> Instruction:
Select every line in the records below that contains the string "series", matching case exactly.

> Exercise material:
______
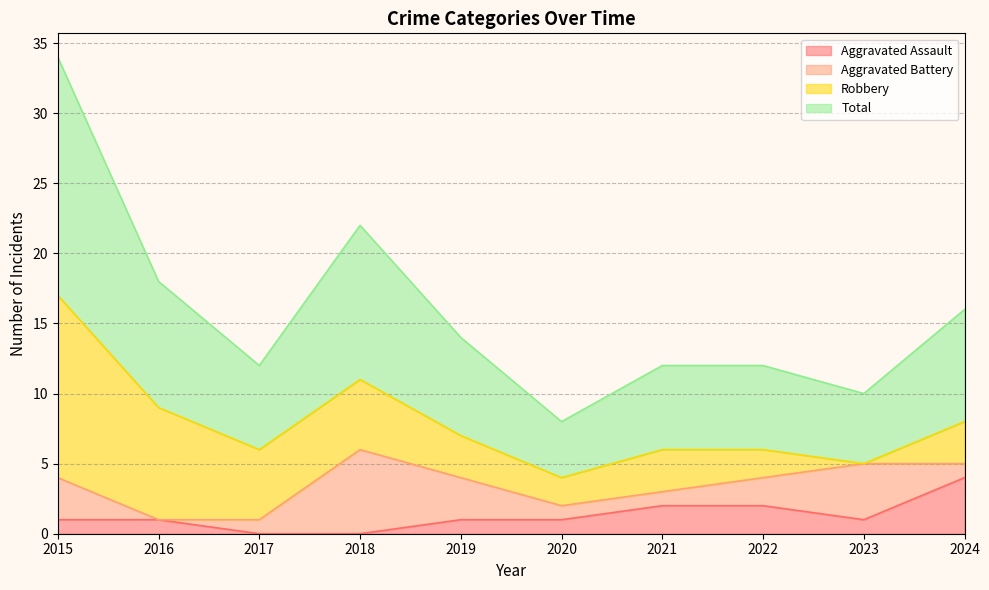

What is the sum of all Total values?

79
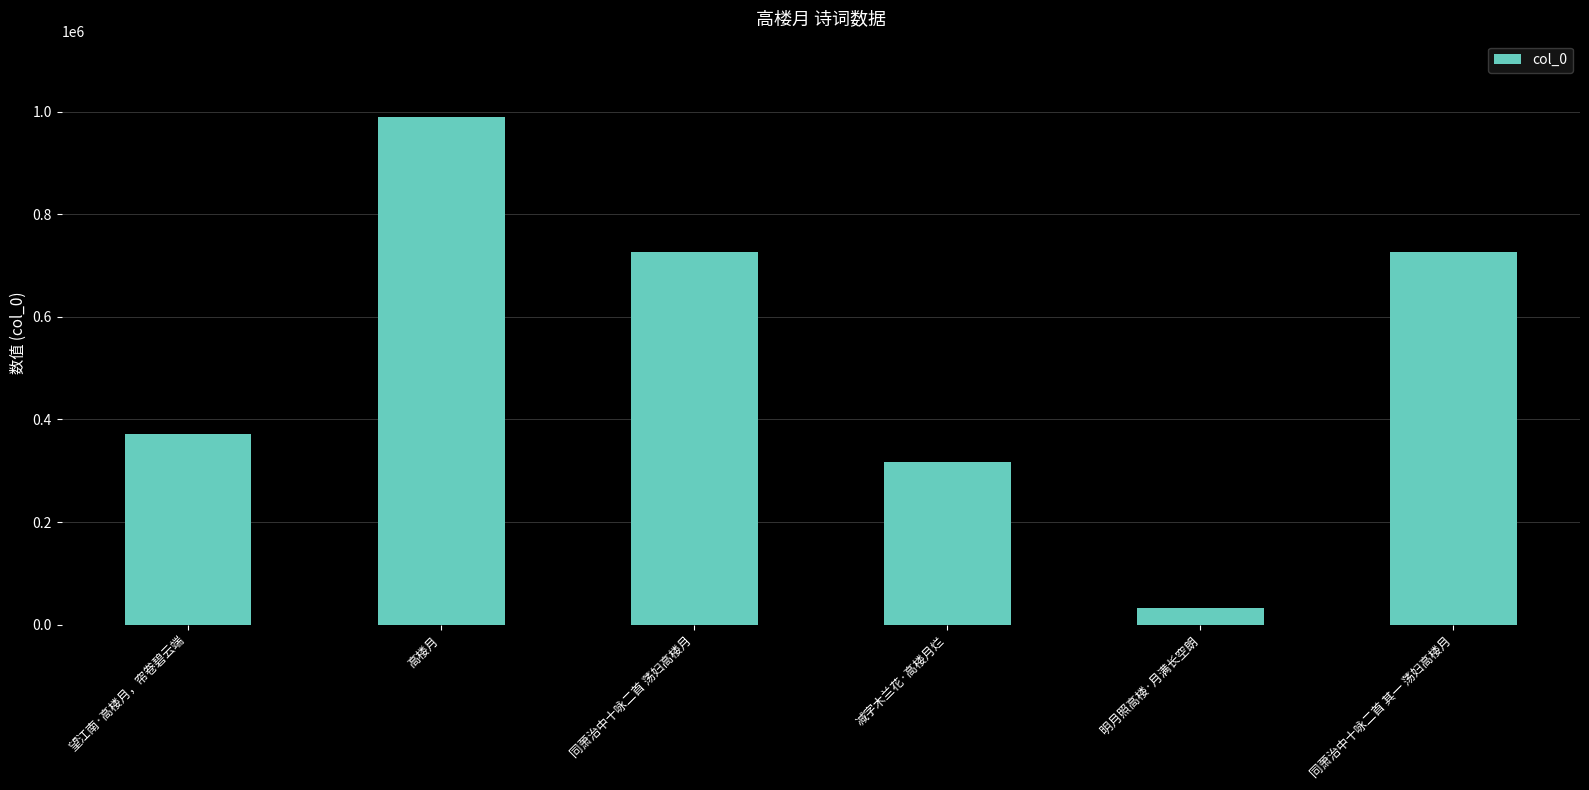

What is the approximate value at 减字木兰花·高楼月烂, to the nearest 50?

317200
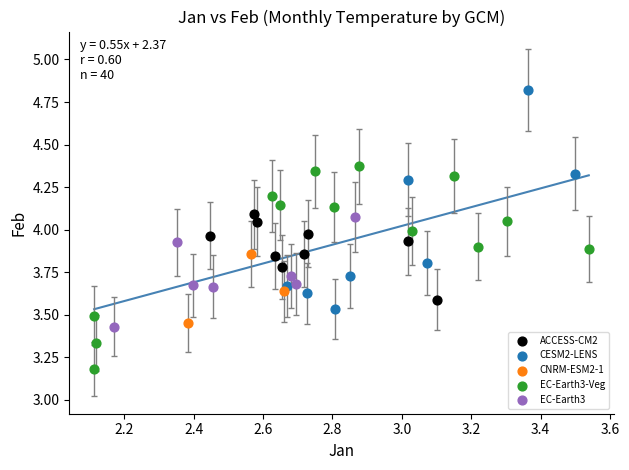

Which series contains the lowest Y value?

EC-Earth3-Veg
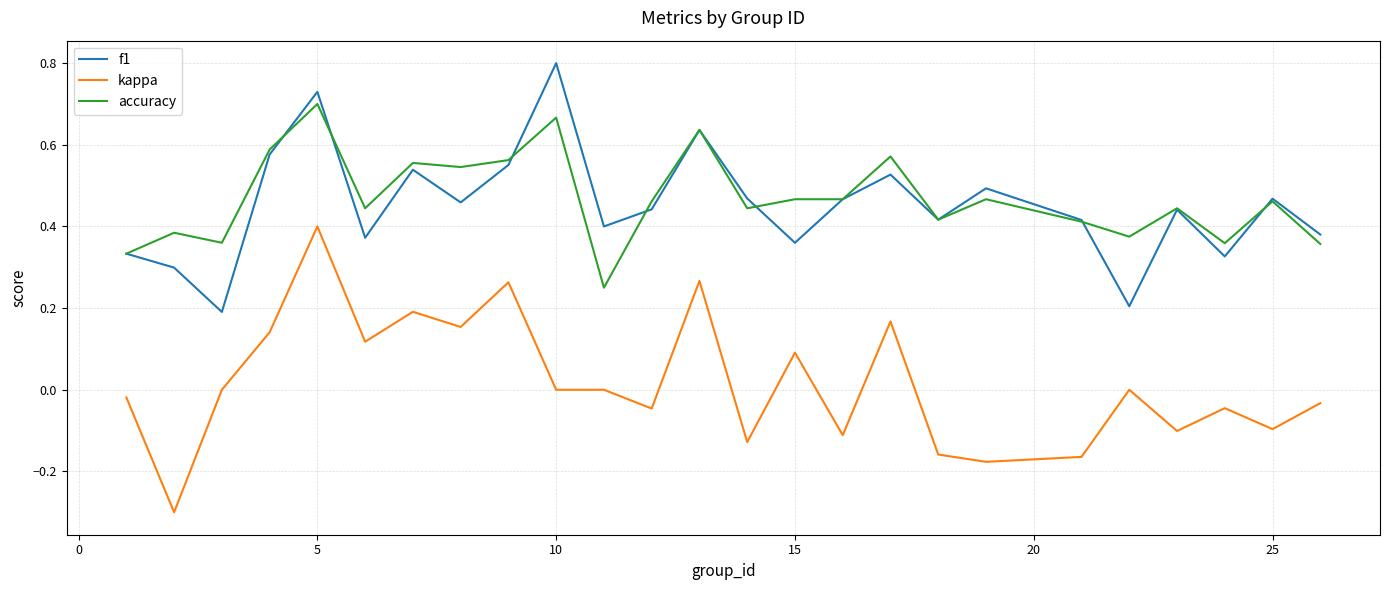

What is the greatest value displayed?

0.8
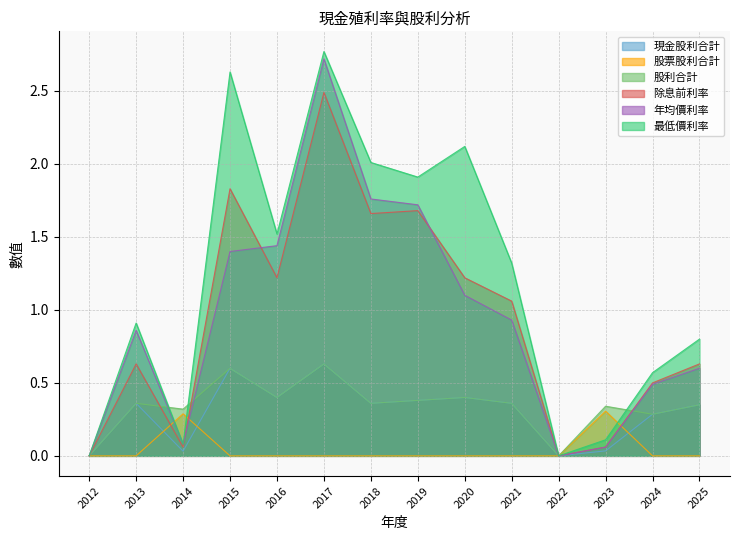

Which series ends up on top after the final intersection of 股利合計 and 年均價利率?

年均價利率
______
> Answer for this exercise:
Which series contains the lowest Y value?
Which series ends up on top after the final intersection of 股利合計 and 年均價利率?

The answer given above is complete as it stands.